The detective turned to the third blonde and said, “This is probably a waste of time, but . . ” He flashed the photo in her face and withdrew it. “Did you notice anything distinguishing or unusual about this man?” The blonde said, “I sure did. He wears contacts.” The detective looked at the photo and began looking at some papers in a folder. He looked at the blonde and said, “You’re right! His bio says he wears contacts! How could you tell by looking at his photo?”
The blonde rolled her eyes and said, “Well, Helloooo!! With only one eye and one ear, he can’t wear glasses!”
A blonde went into a message center overseas to send a message back to her mother in the States. The clerk told her the price, but she claimed she had no money. But I’d do anything to get a message to my dear sweet mother.” The clerk arched his eyebrow and grinned. “Anything?” he asked. “Yes, anything!” the blonde promised.

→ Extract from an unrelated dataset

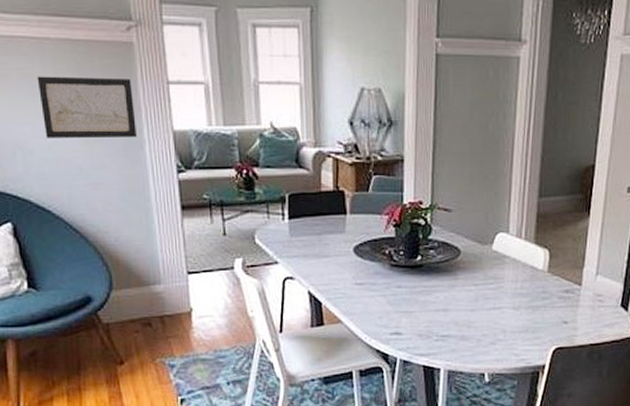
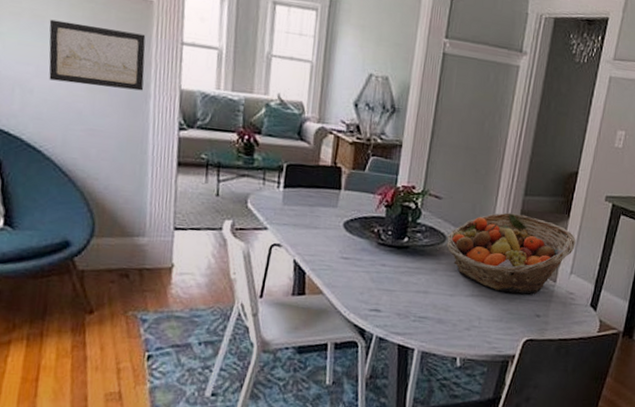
fruit basket: none [462,218,599,301] -> present [446,212,576,294]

So they went together to the back room and he closed the door. He instructed her, “Get down on your knees.” She did. “Lower my zipper.” She did. “Now take it out.” She reached in, grabbed it with both hands, and then paused. He whispered through closed eyes, “Well? Go ahead.” The blonde slowly brought it to her lips and said, “Hello, Mom? Can you hear me?”

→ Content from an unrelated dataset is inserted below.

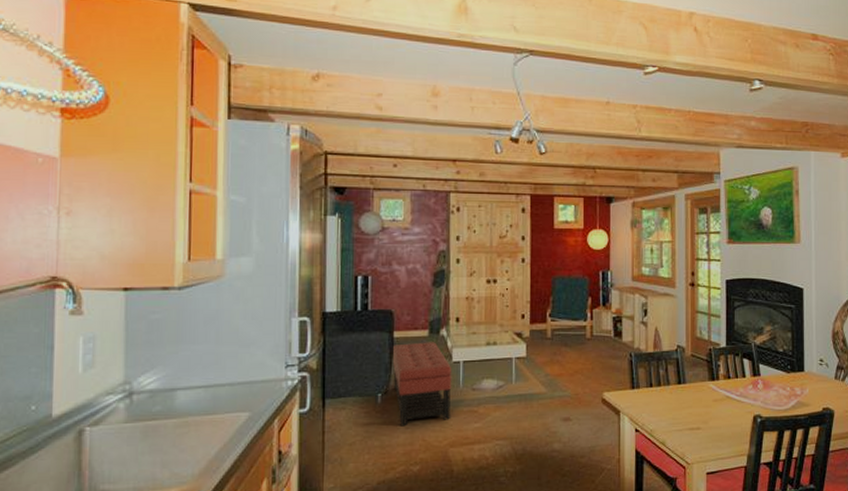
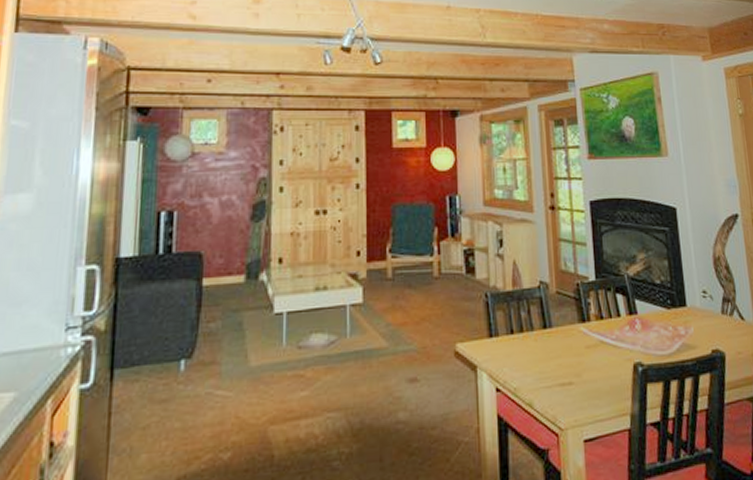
ottoman: present [392,342,452,427] -> none [200,289,274,401]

A blonde walking by a travel agency notices a sign in the window, “Cruise Special — $99!” She goes inside, hands the agent her money, and says, “I’d like the $99 cruise special, please.” The agent grabs her, drags her into the back room, ties her to a large inner tube, drags her out the back door and downhill to the river, pushes her in and leaves her, floating downstream. A few minutes later another blonde passes by, sees the sign, goes inside, and pays for the $99 cruise special. She receives the same treatment. Drifting into stronger current, she eventually catches up with the first blonde. As they float along, side-by-side, the first blonde asks, “Do they serve refreshments on this cruise?” The other replies, “They didn’t last year!”